DOCUMENT SECTION →
········

Reputation: 551
I have the following issue with JSoup.
I want to parse and modify the following html code:
<code>
<style type="text/css" media="all">
@import url("http://hakkon-aetterni.at/modules/system/system.base.css?ll3lgd");
@import url("http://hakkon-aetterni.at/modules/system/system.menus.css?ll3lgd");
@import url("http://hakkon-aetterni.at/modules/system/system.messages.css?ll3lgd");
@import url("http://hakkon-aetterni.at/modules/system/system.theme.css?ll3lgd");
</style>
</code>
I'm using the following Code to acheive that:
Elements cssImports= doc.select("style");
for (Element src : cssImports) {
String regex ="url\\(\"(.)*\"\\)";
String data =src.data();
String link;
Pattern p = Pattern.compile(regex);
Matcher m = p.matcher(data);
while (m.find()){
link=m.group().substring(5,m.group().length()-2);
doc=Jsoup.parse(doc.html().replace(link, ""));
}
}
First, it works. All the import urls are replaced with the String "FOUND
". The issue I'm having is that I get a lot new lines between the last import statement and the closed </style>
Tag which where not there before.
Any clues why this is happenign and how I can avoid it?
Sorry for the bad formatting but I seems like some parts of my code is just getting removed on posting. There is a style Tag surrounding the first code block...
Upvotes: 1
Views: 1640
Reputation: 10843
Well, I landed on this page today looking to do a very similar thing, and I believe that I've solved it. Hopefully someone's still watching this now that it's a month later. ;)
What I found to work well was, instead of doing string replaces and re-parsing the document on every loop, to rebuild the content of the style
element. One of the places where JSoup really shines is in how easy it's API makes editing a parsed document.
The other trick, is to use the data()
function. JSoup differentiates between data (e.g. script
and style
) and html/text nodes. The main difference is that HTML escaping is not applied to data nodes.

········

RECORD EXTRACTS →
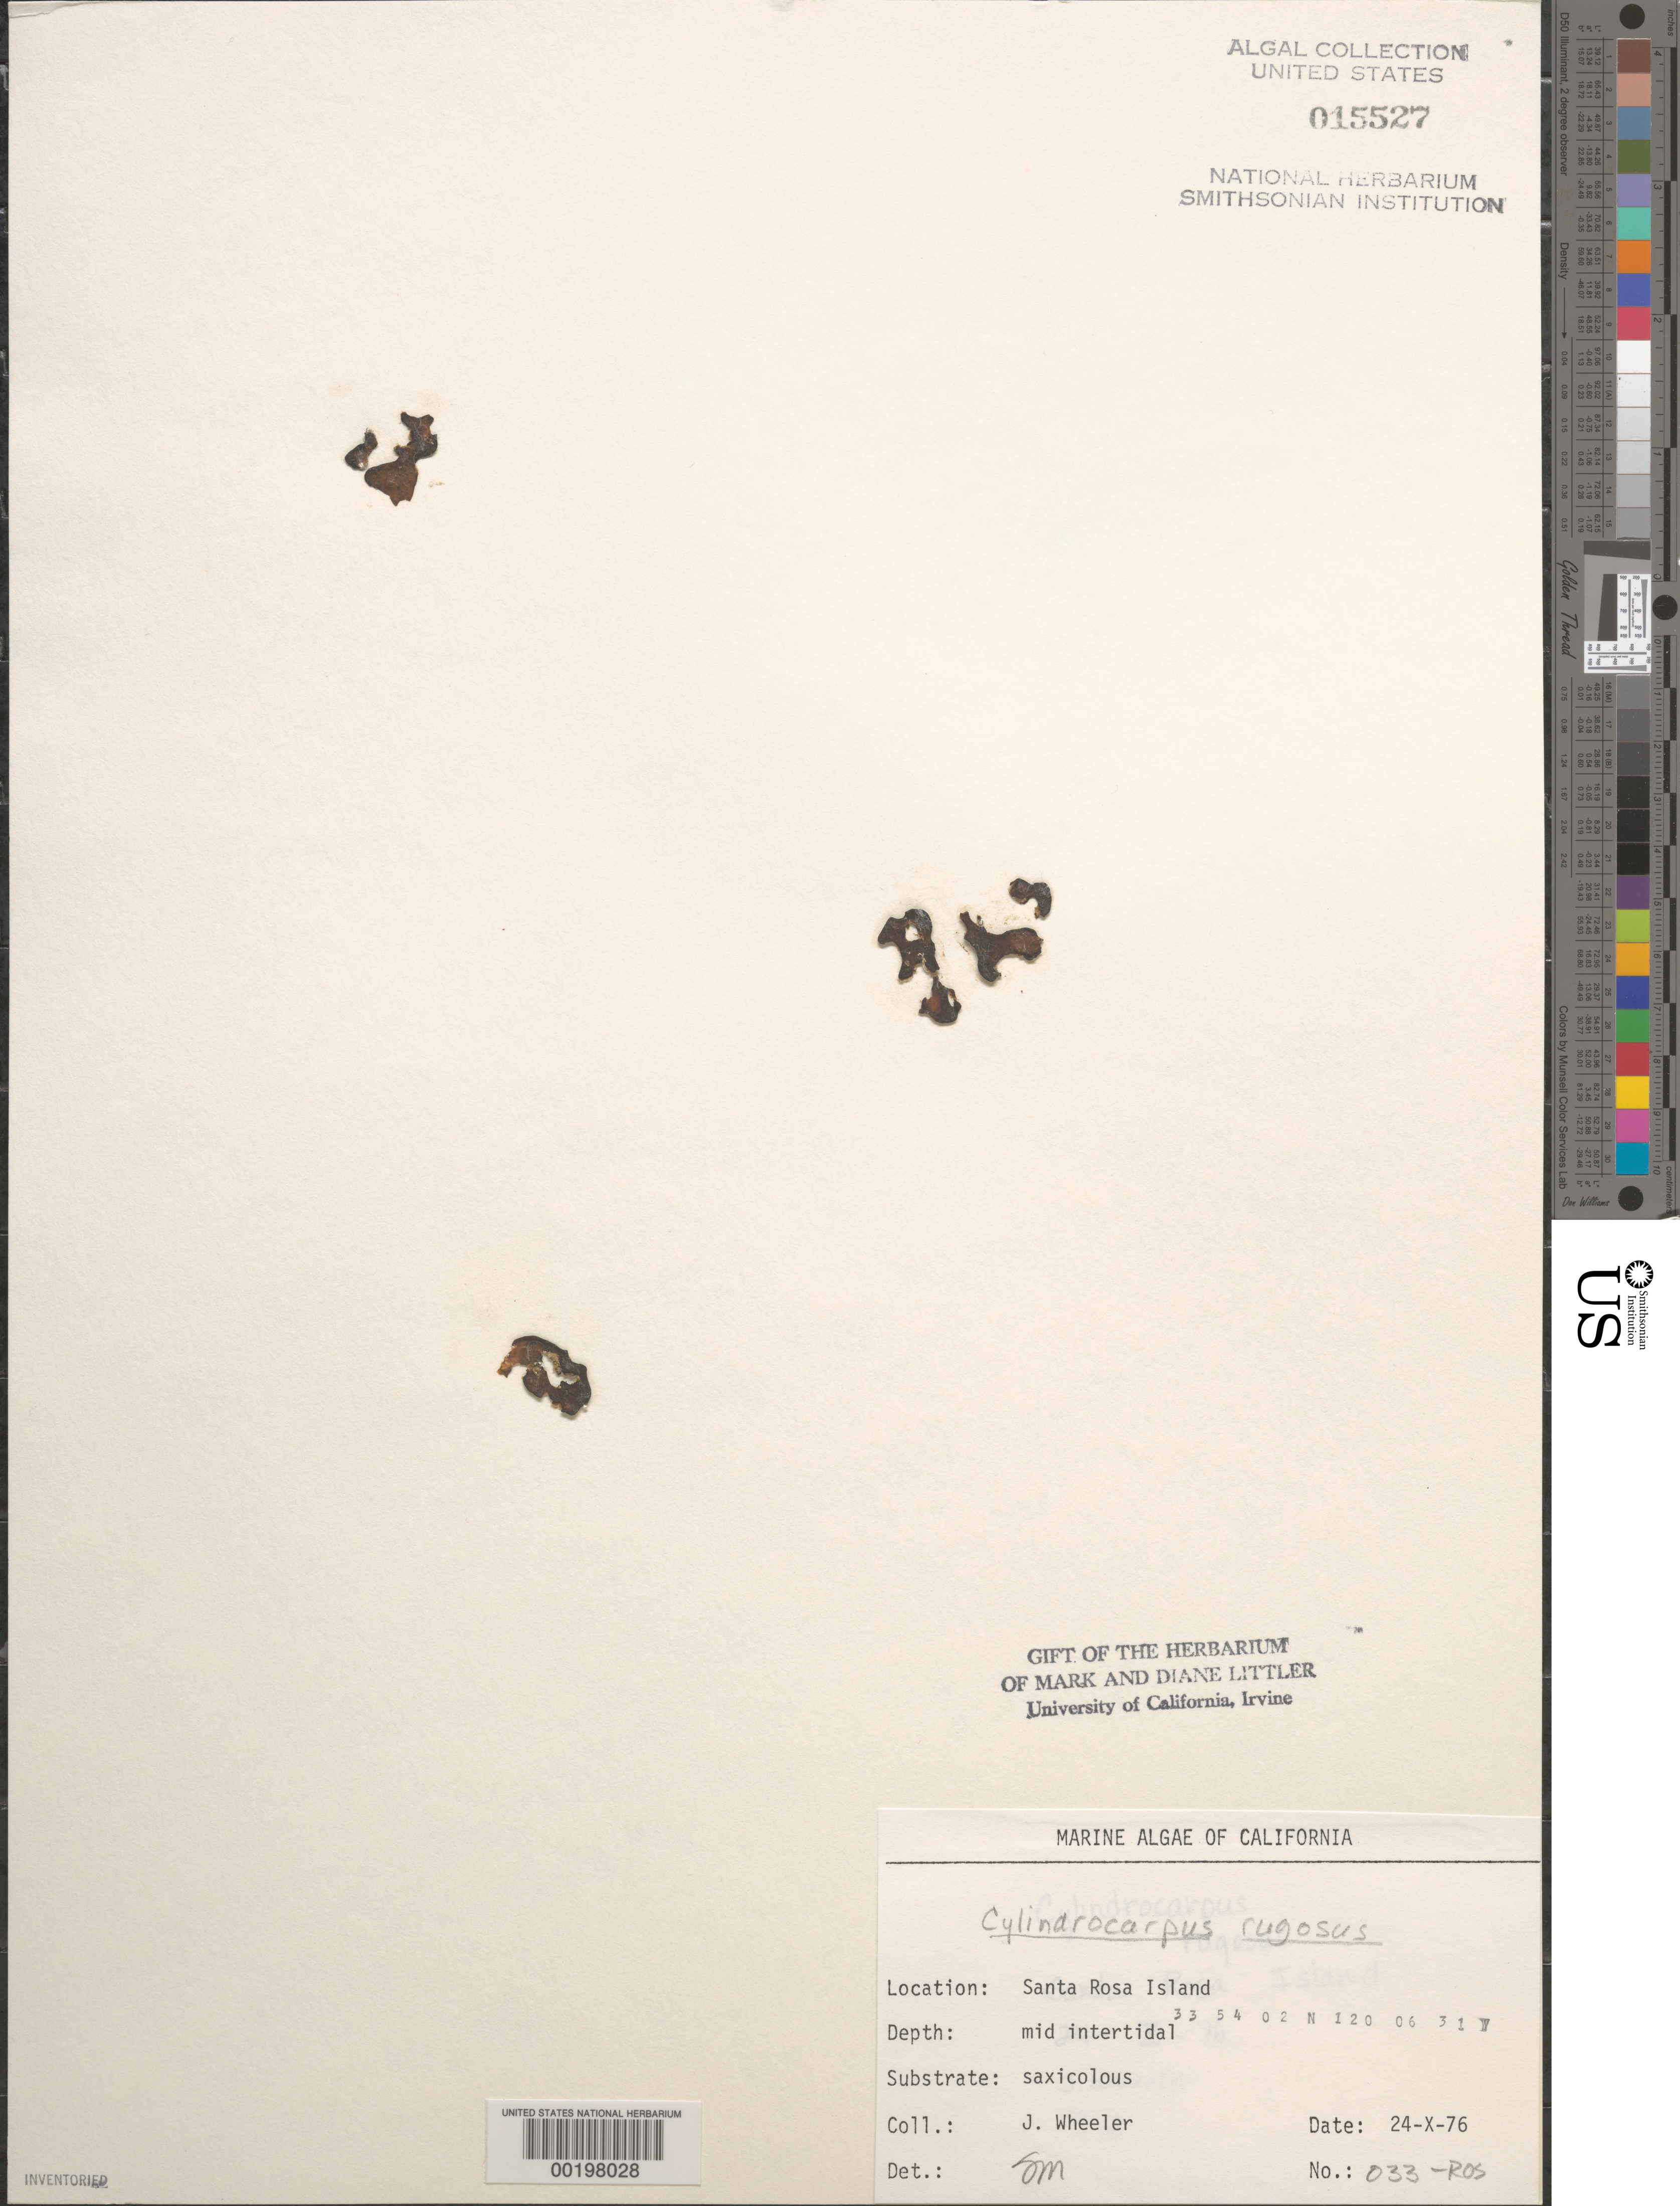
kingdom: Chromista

········

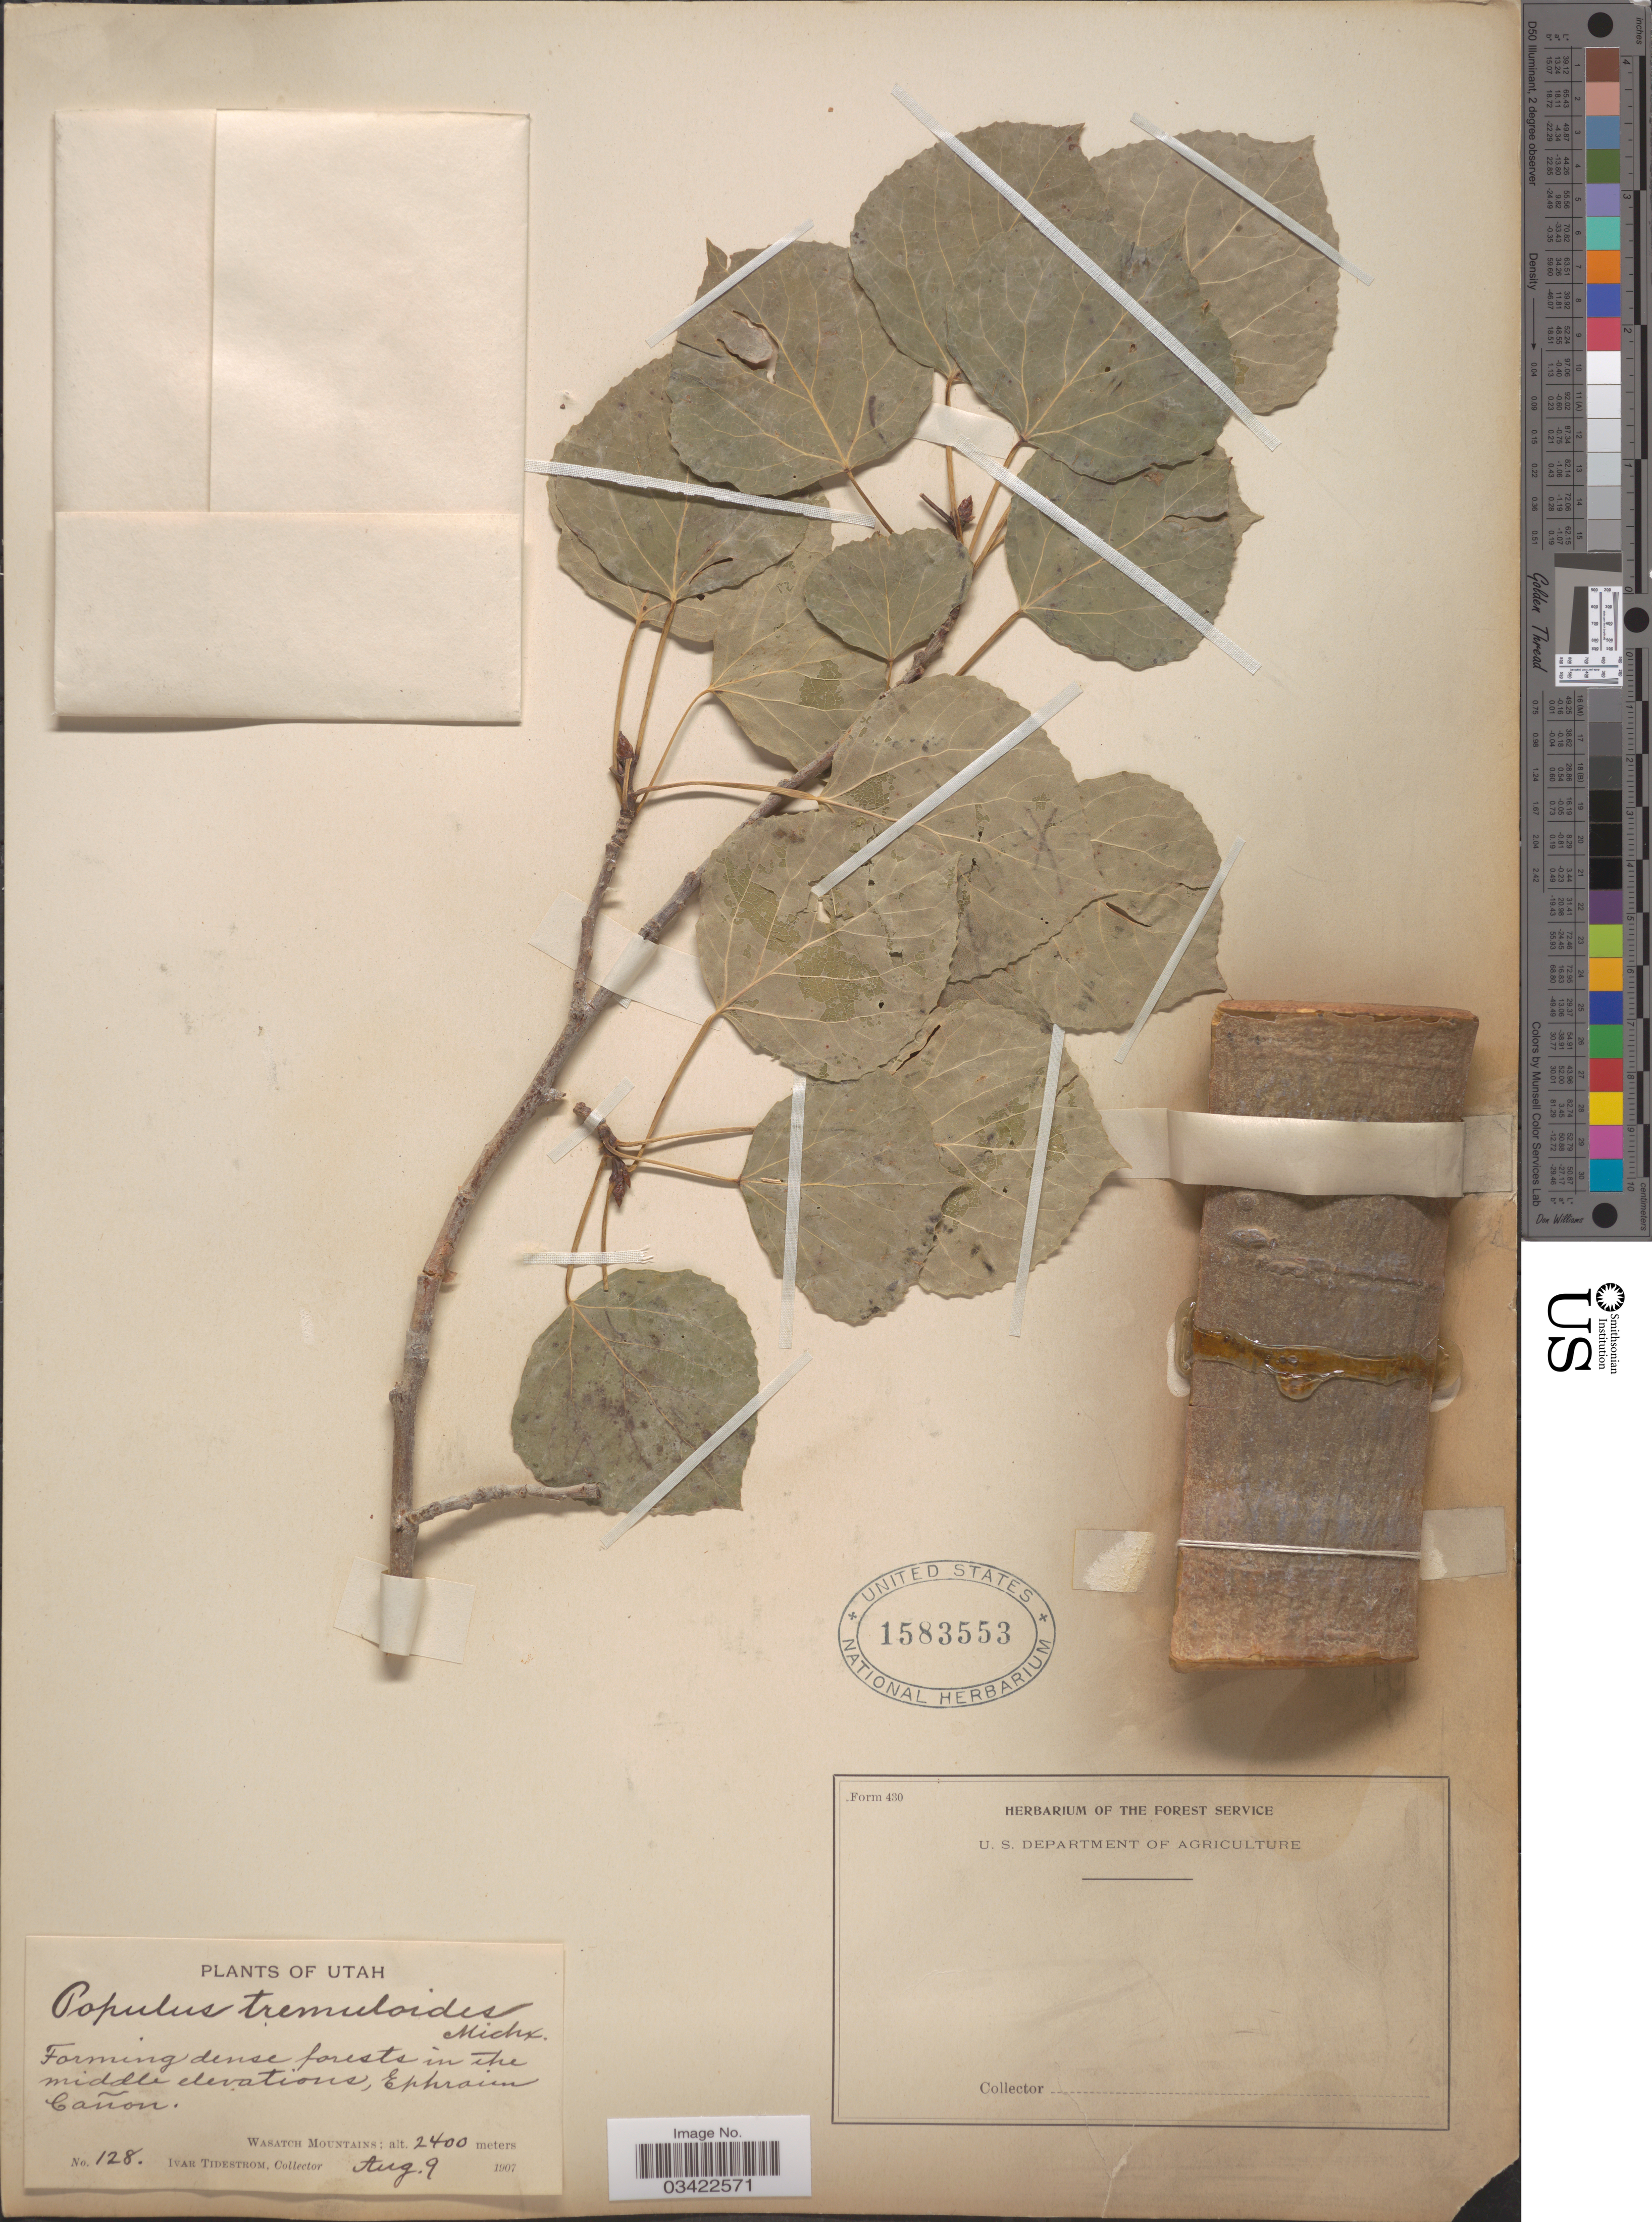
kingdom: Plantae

········

INSTRUCTIONS →
• 1. List the names of all the CSS files imported by the @import statements in the JSoup thread.
• 2. Proceed with the JSoup thread, picking up after its last sentence.
The rows are separate material and have nothing to do with the JSoup thread.

ANSWERS PROVIDED →
• 1. system.base.css, system.menus.css, system.messages.css, system.theme.css

• 2.
Putting all this together, this following code snippet should replace your imported stylesheet refs with your FOUND
text but without changing the formatting of your document:
// compile the regex before entering the loop, as it's a relatively expensive operation
Pattern pattern = Pattern.compile("url\\(\"(.)*\"\\)");
for(Element styleElem : doc.getElementsByTag("style")) {
String data = styleElem.data();
StringBuffer newData = new StringBuffer();
Matcher matcher = pattern.matcher(data);
while(matcher.find()) {
matcher.appendReplacement(newData, "FOUND");
}
matcher.appendTail(newData);
styleElem.appendChild(new DataNode(newData.toString(), base.toExternalForm()));
}
P.S. I'm assuming that you've turned pretty-printing off. Since your document parsing code isn't displayed, though, make doubly sure to call document.outputSettings().prettyPrint(false);
after parsing.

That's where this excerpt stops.